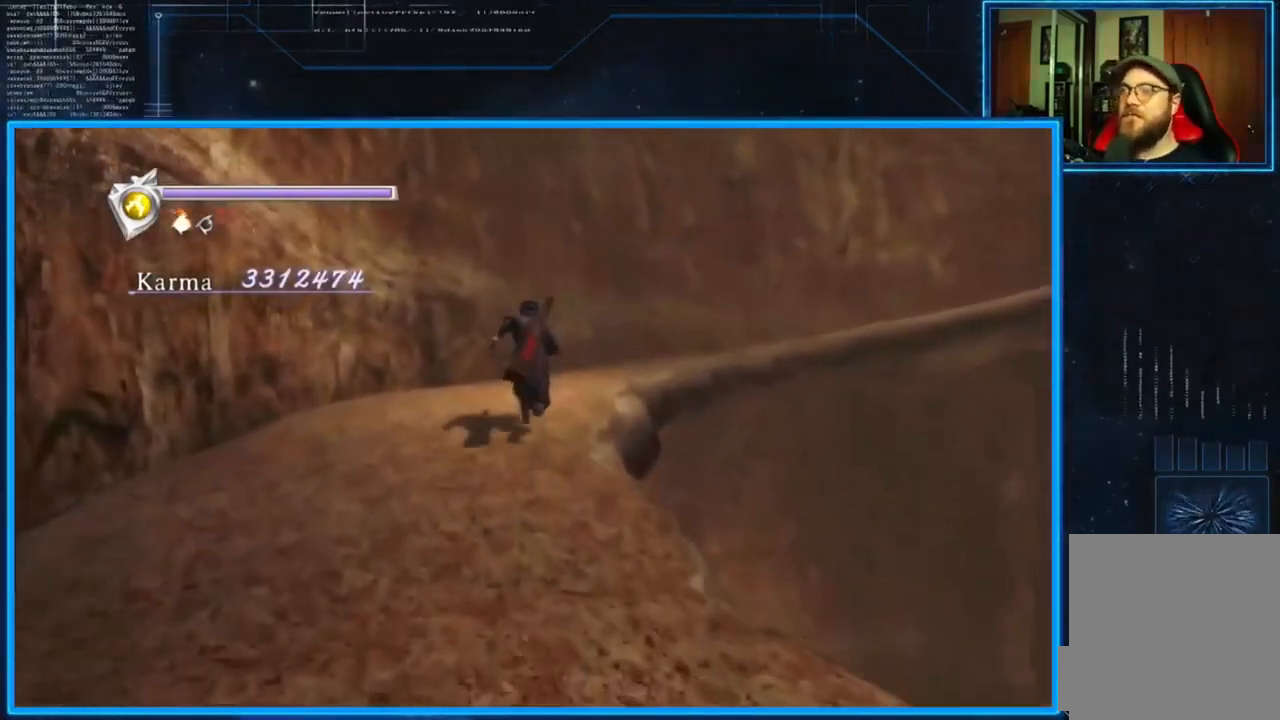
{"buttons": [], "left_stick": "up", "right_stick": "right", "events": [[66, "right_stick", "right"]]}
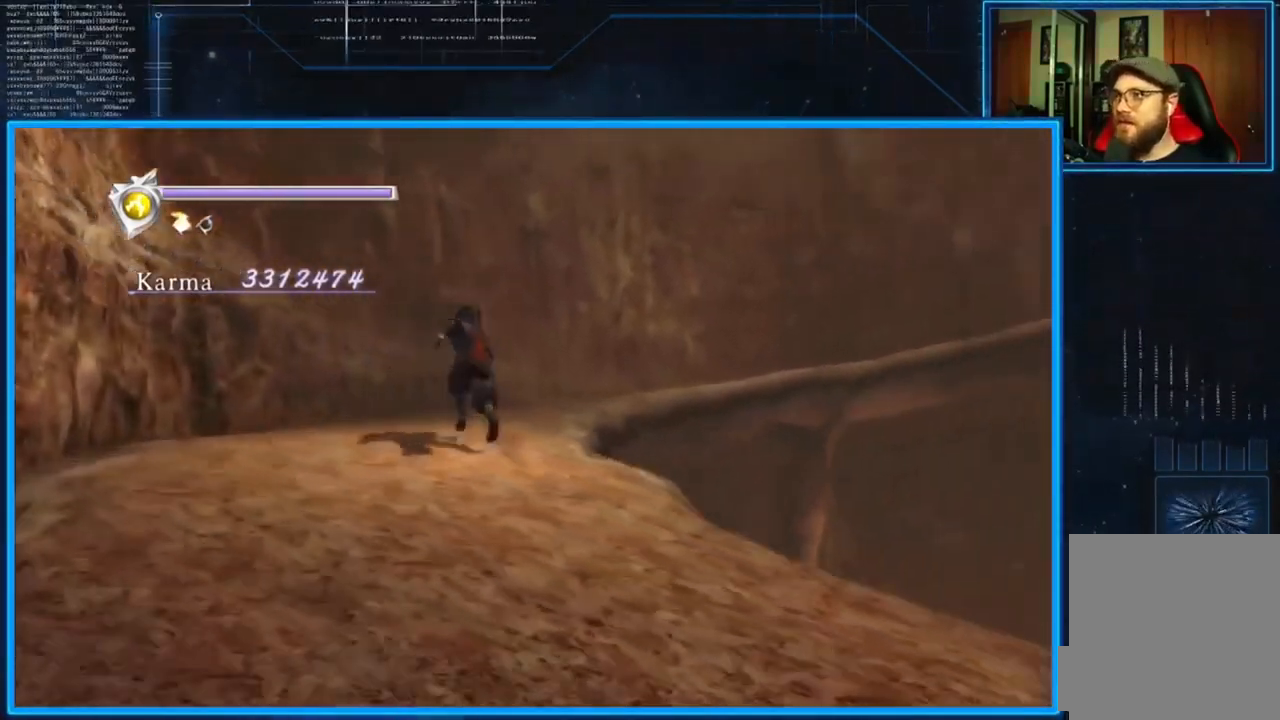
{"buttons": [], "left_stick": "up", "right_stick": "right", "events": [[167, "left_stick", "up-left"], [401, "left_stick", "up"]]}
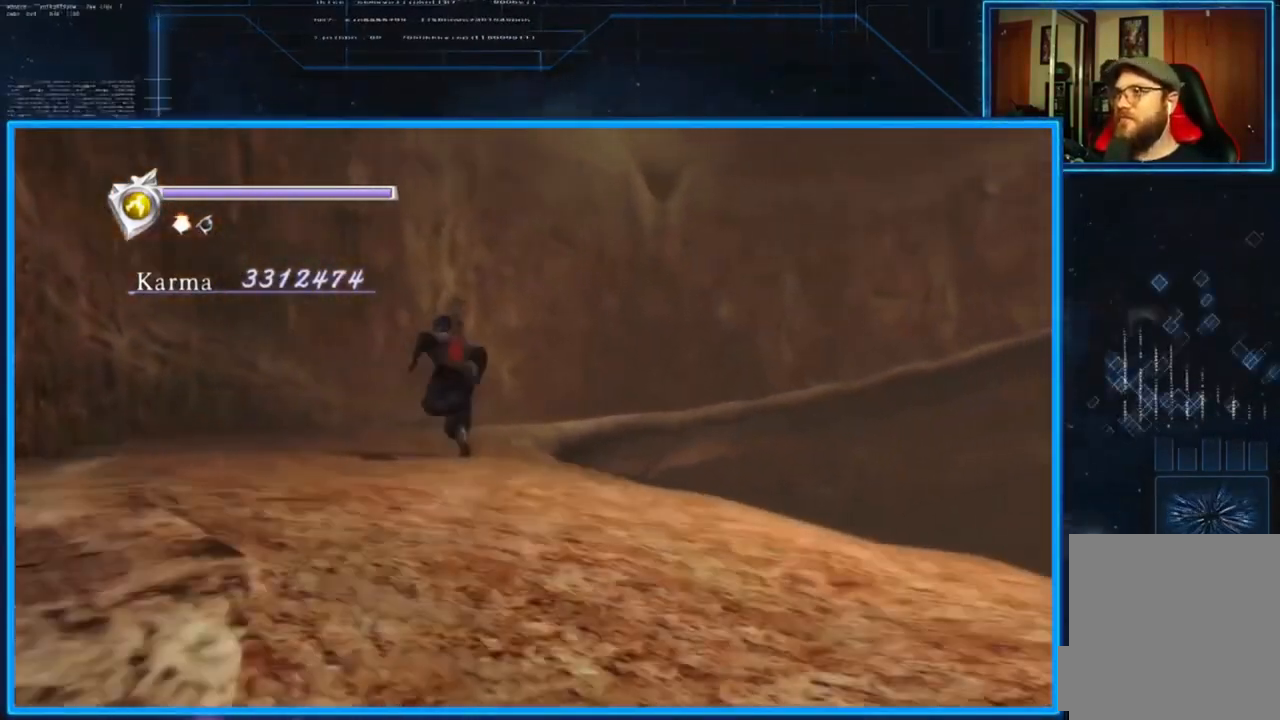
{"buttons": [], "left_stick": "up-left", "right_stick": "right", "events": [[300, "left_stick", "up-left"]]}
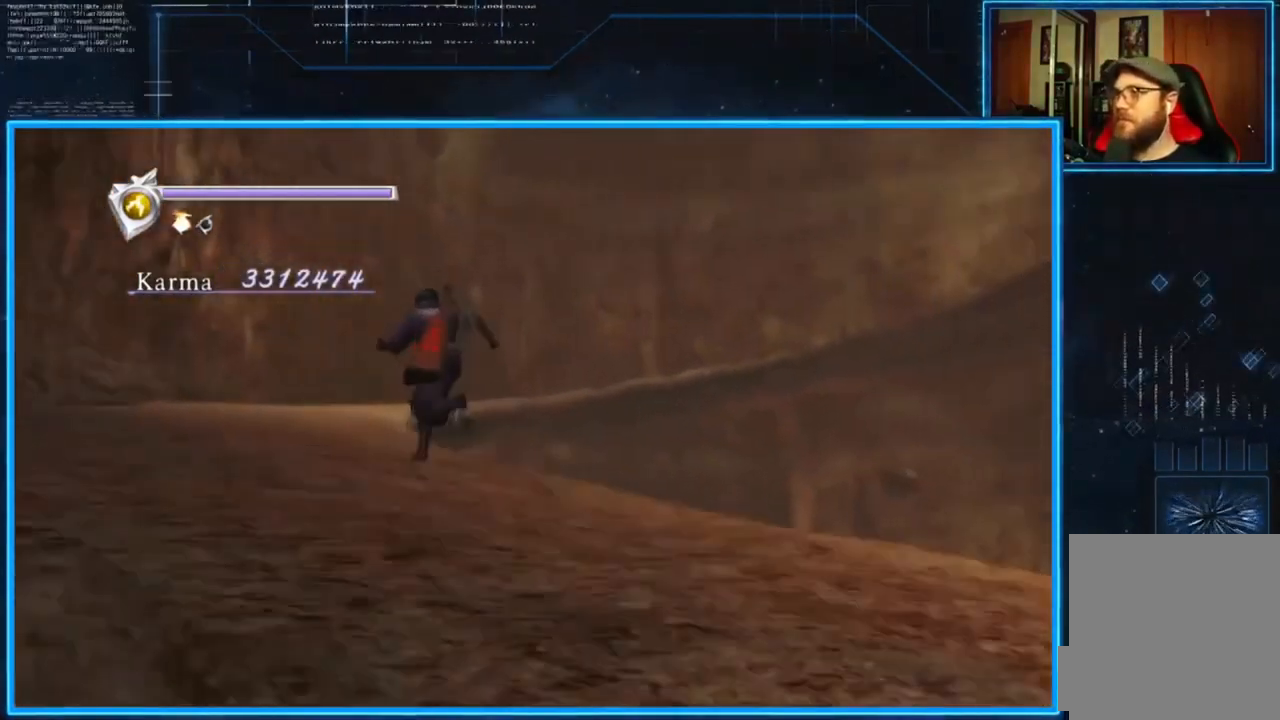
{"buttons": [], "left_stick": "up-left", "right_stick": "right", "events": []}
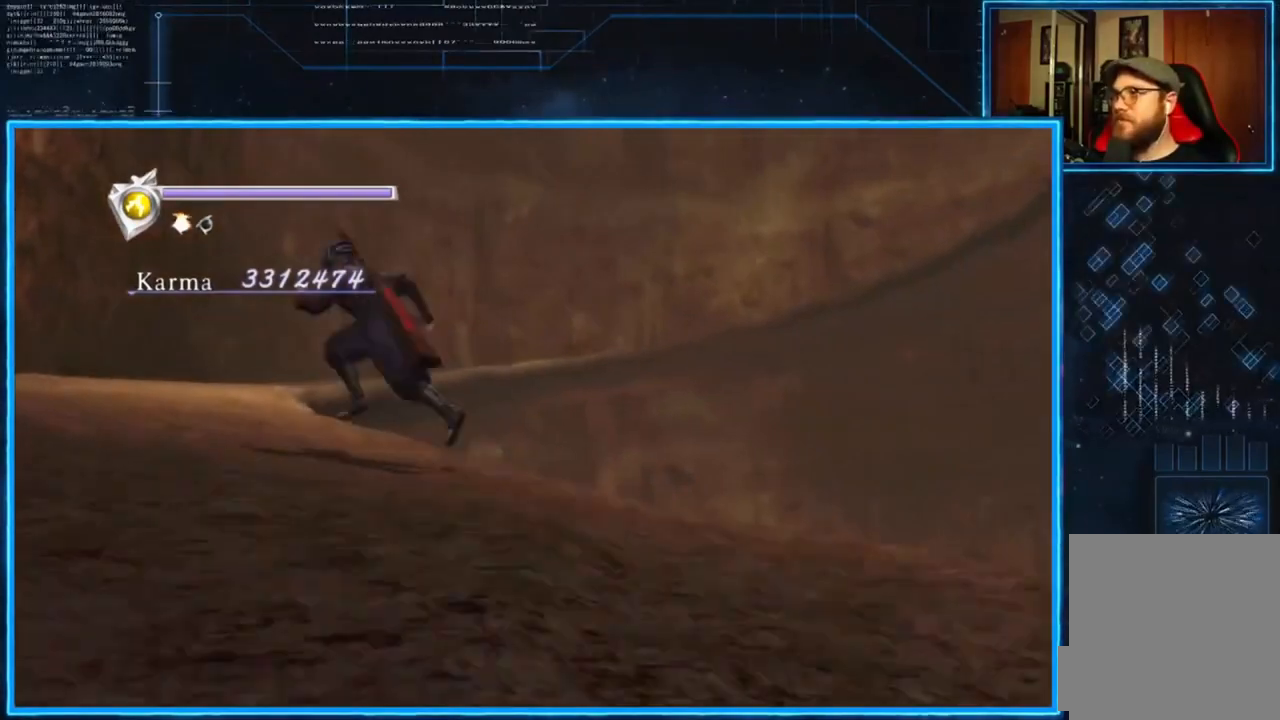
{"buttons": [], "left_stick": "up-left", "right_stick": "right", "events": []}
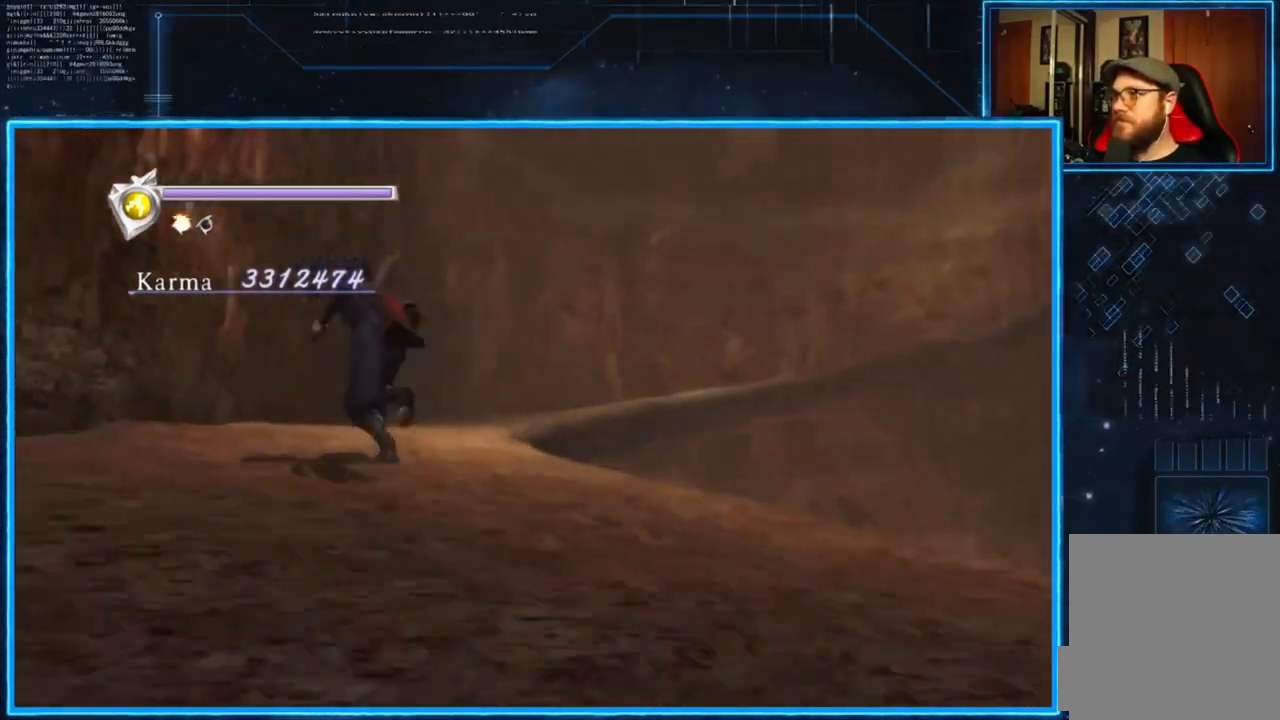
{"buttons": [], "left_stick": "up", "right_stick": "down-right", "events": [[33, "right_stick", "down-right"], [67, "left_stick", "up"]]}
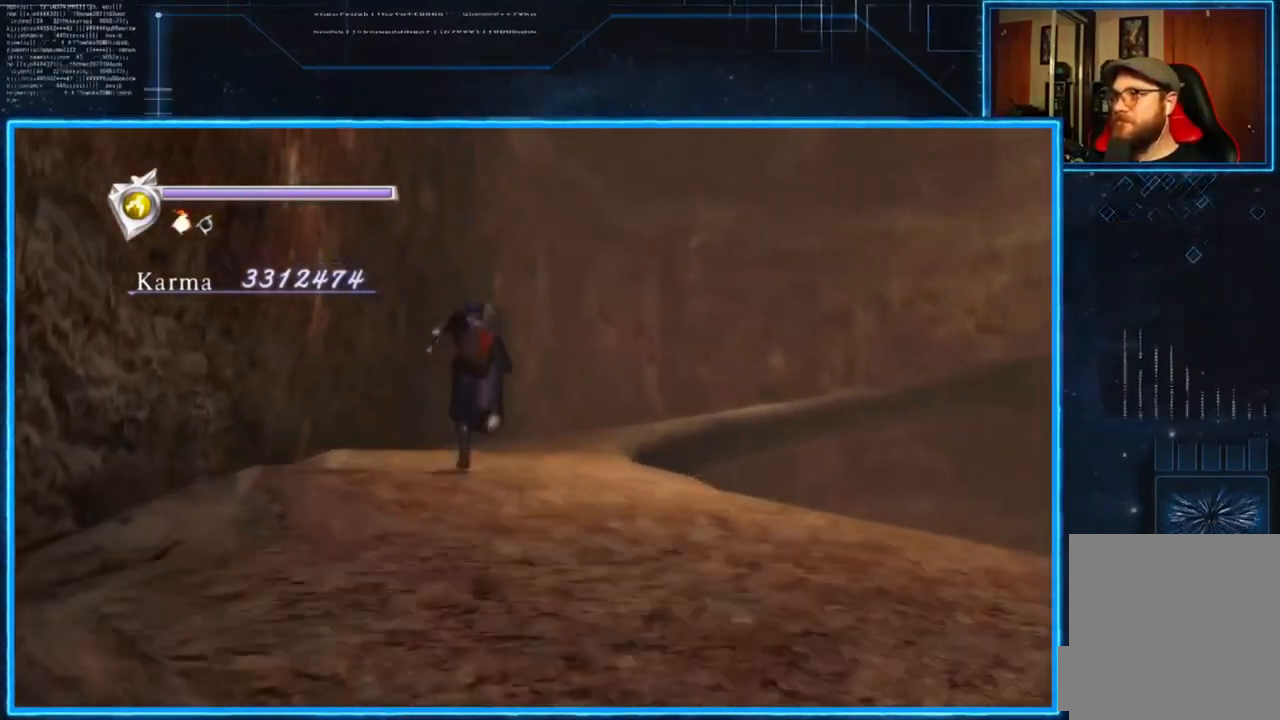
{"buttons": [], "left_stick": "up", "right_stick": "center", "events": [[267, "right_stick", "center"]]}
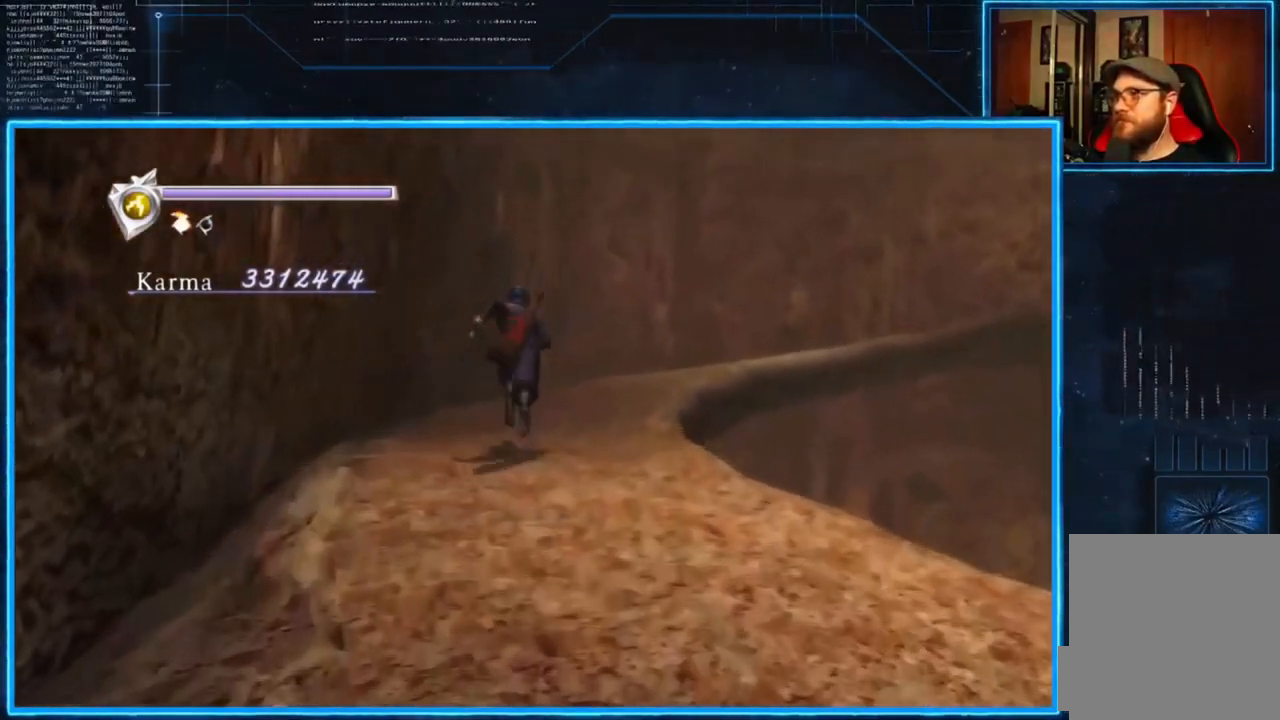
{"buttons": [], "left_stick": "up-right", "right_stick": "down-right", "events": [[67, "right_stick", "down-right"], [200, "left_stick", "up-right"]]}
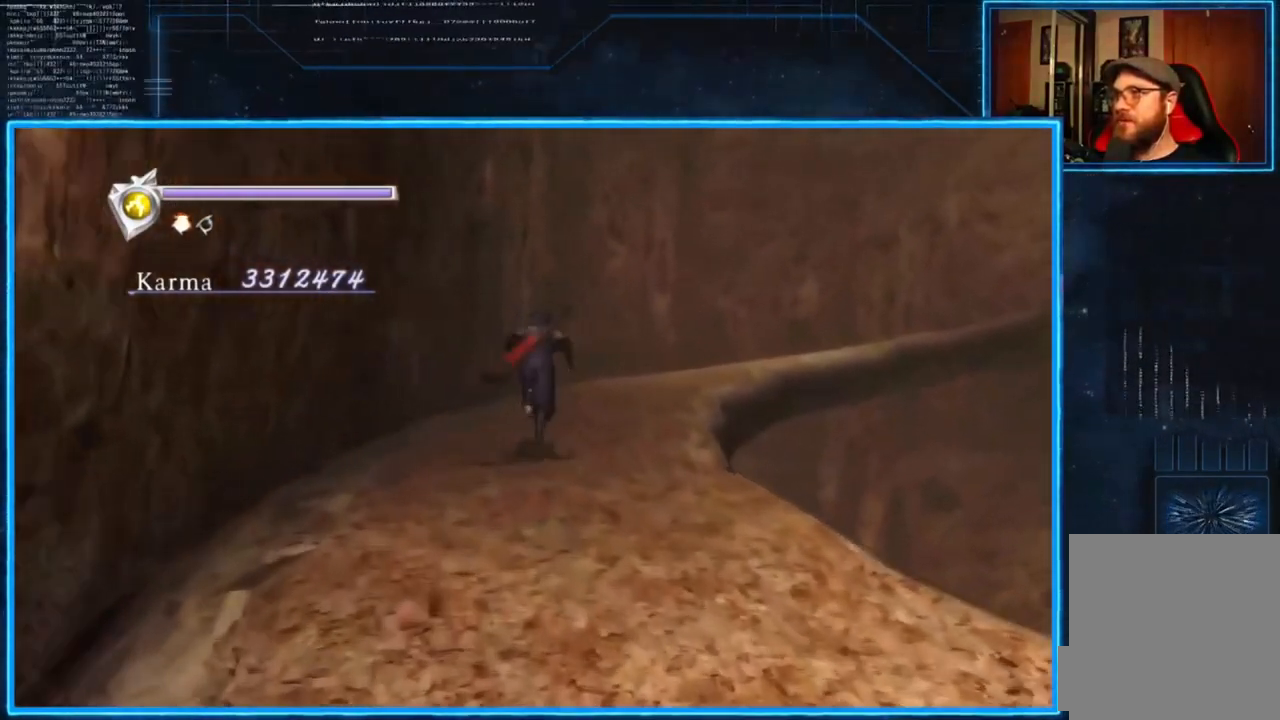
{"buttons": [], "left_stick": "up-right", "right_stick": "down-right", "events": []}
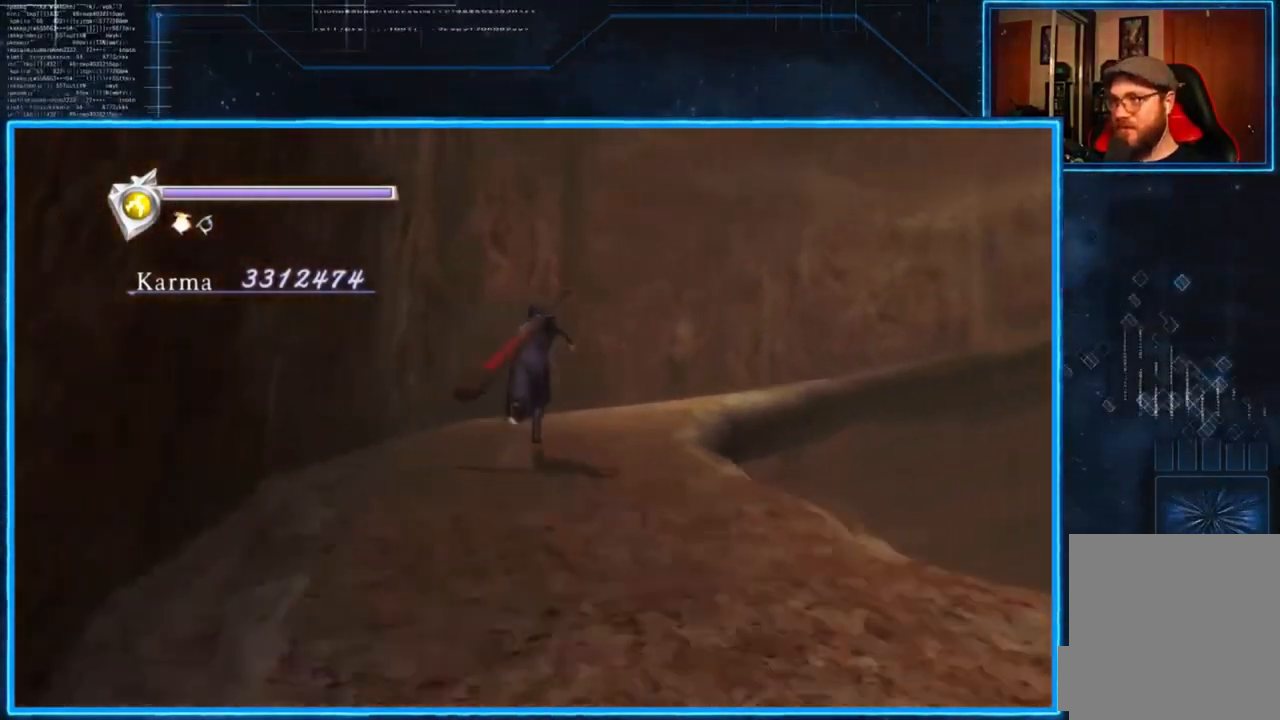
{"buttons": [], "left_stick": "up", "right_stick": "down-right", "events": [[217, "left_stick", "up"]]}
◇ ◇ ◇ ◇ ◇ ◇ ◇
Exercise brief: In your output, repeat the listing above exactly and include none of the pictures.

The completed task:
{"buttons": [], "left_stick": "up", "right_stick": "right", "events": [[66, "right_stick", "right"]]}
{"buttons": [], "left_stick": "up", "right_stick": "right", "events": [[167, "left_stick", "up-left"], [401, "left_stick", "up"]]}
{"buttons": [], "left_stick": "up-left", "right_stick": "right", "events": [[300, "left_stick", "up-left"]]}
{"buttons": [], "left_stick": "up-left", "right_stick": "right", "events": []}
{"buttons": [], "left_stick": "up-left", "right_stick": "right", "events": []}
{"buttons": [], "left_stick": "up", "right_stick": "down-right", "events": [[33, "right_stick", "down-right"], [67, "left_stick", "up"]]}
{"buttons": [], "left_stick": "up", "right_stick": "center", "events": [[267, "right_stick", "center"]]}
{"buttons": [], "left_stick": "up-right", "right_stick": "down-right", "events": [[67, "right_stick", "down-right"], [200, "left_stick", "up-right"]]}
{"buttons": [], "left_stick": "up-right", "right_stick": "down-right", "events": []}
{"buttons": [], "left_stick": "up", "right_stick": "down-right", "events": [[217, "left_stick", "up"]]}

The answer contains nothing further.